Now, in retirement, when many choose to rest, Bain continues to write, speak, and share. Her books have earned bestseller status, drawn media attention across the Caribbean, and touched readers who see their own lives reflected in her pages. Her calendar is filled with speaking engagements, school visits, and community discussions.

But for her, success isn’t measured in book sales or news headlines. It’s measured in conversations sparked, in families reconnecting, and in values carried forward. It’s in the young woman who calls her grandmother to learn the old recipes. The father who starts telling his children the stories his own father told. The communities are beginning to document their own traditions.

“This isn’t about me or even about Bahamian culture specifically,” Bain clarifies. “It’s about all of us recognizing that we’re custodians of something precious. Every culture has its own road that’s been trodden. My work is simply to make sure those paths remain visible, even as the landscape changes.”

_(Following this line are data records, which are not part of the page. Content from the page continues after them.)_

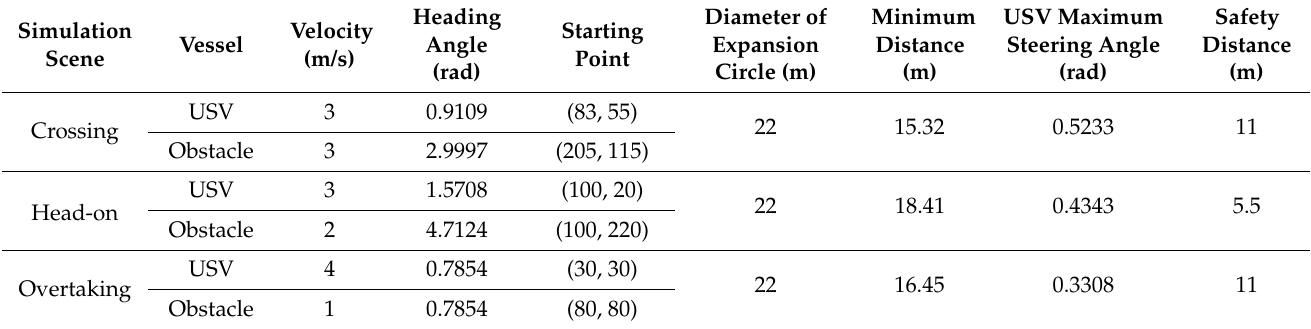
Table 2. Simulation data of traditional VO for a single Table 3. Simulation data of improved VO for a single ship.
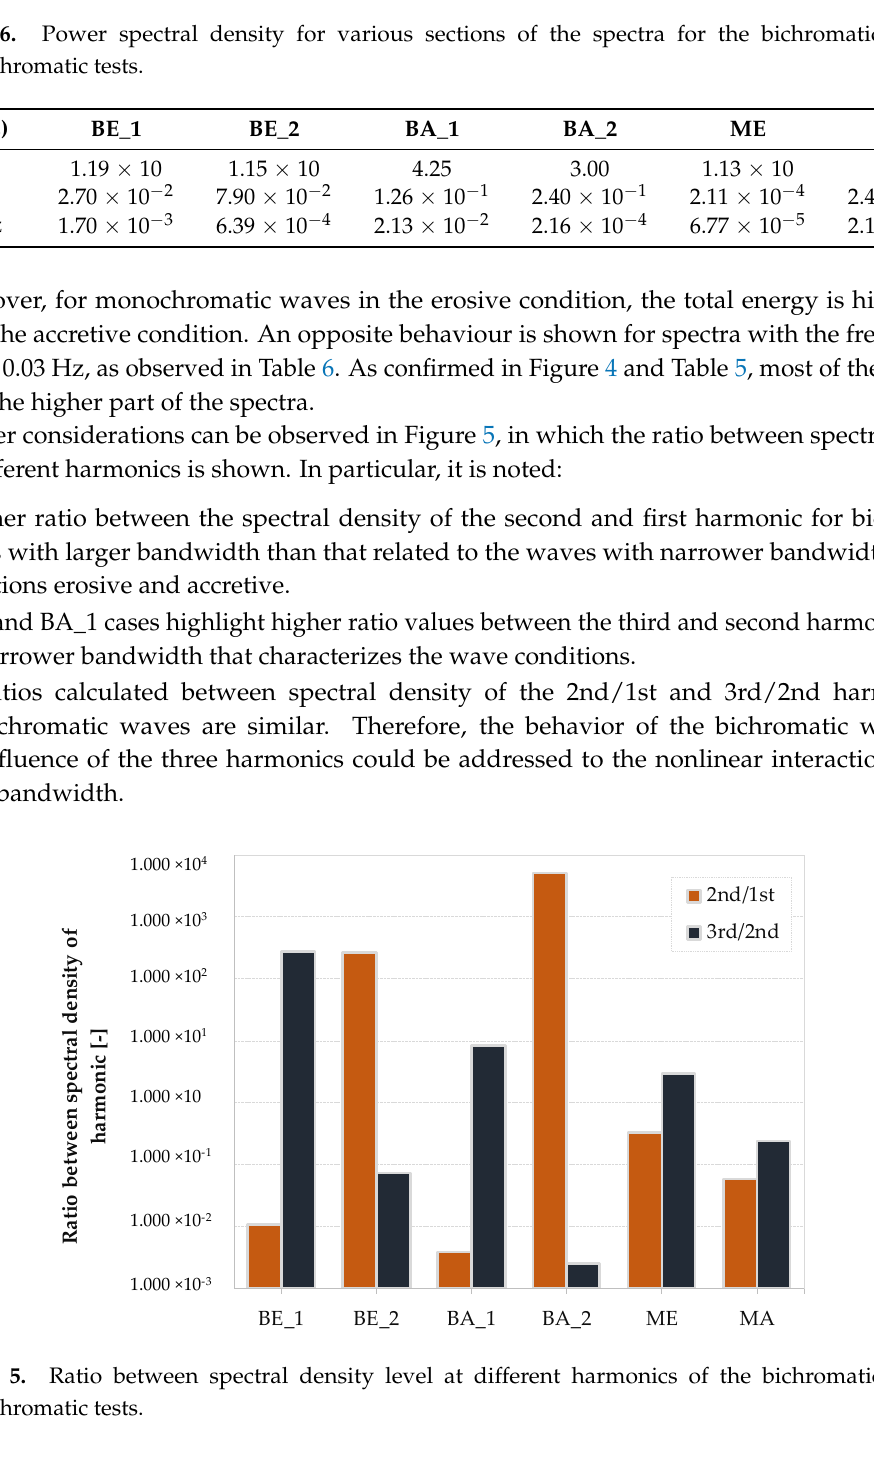
Table 5. Peak frequencies, periods and power spectral density for monochromatic tests under erosive (ME) and accretive (MA) conditions. Power spectral density for various sections of the spectra for the bichromatic and monochromatic tests.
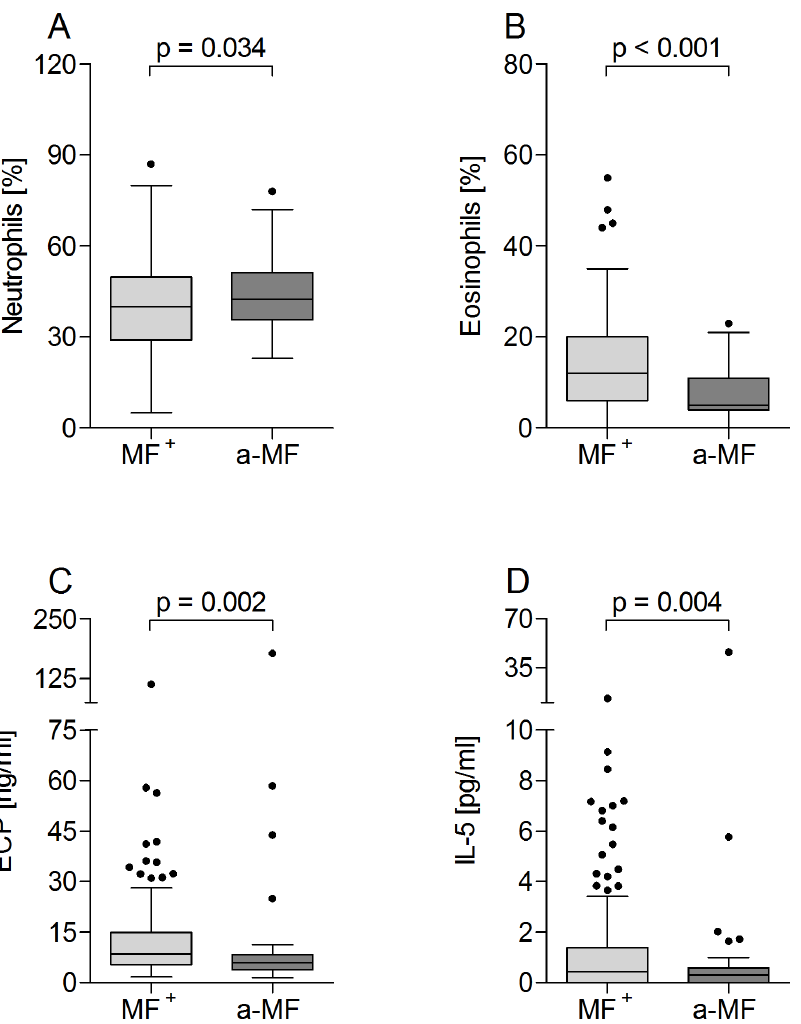
Figure 3. Decreased levels of eosinophils and eosinophil-associated proteins in a-MF patients. O. volvulus infected participants were investigated for the percentages of neutrophils (A) and eosinophils (B) using standard Giemsa stained blood smears. In addition, the presence of ECP (C) and IL-5 (D) were determined in plasma samples by ELISA. Graphs show box whiskers with median, interquartile ranges and outliers. Statistical significances between the indicated groups were obtained after Mann-Whitney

Carrying Wisdom Forward Terry Ann Evans Bain on Culture, Family, and Legacy

Photo Courtesy: Terry Ann Evans Bain

The Urgency of Now

What makes Bain’s work feel urgent is the rapid disappearance of traditional knowledge. Every day, elders pass away, taking stories with them. Every day, families scatter a little further. Every day, another tradition is simplified, digitized, or abandoned entirely.

“We’re at a turning point,” Bain warns gently. “We can either be intentional about preservation, or we can wake up one day and realize we’ve lost something irreplaceable. Once these stories are gone, once this wisdom is forgotten, we can’t get it back.”

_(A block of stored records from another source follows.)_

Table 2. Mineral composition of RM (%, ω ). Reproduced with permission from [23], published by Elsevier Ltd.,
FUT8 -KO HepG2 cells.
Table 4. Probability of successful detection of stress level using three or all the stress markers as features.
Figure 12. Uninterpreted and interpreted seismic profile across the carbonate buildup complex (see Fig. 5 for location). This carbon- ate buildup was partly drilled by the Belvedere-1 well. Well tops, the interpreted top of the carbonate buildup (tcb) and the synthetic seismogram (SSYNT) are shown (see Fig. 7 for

But her message isn’t one of fear or guilt. It’s one of the possibilities. She shows us that preservation doesn’t require grand gestures. It can be as simple as recording a grandmother’s voice, writing down family sayings, and teaching children the songs and stories that shaped us.

Her journey from nurse to bestselling author shows that the quiet work of legacy, remembering, recording, and passing it on, may be one of the most urgent callings of all. Bain reminds us that some things are worth keeping. Some wisdom is worth preserving. Some paths are worth maintaining, even as we forge new ones.

“We don’t have to choose between tradition and progress,” she concludes. “We can honor both. We can carry wisdom forward while still moving forward. That’s not just possible, it’s necessary.”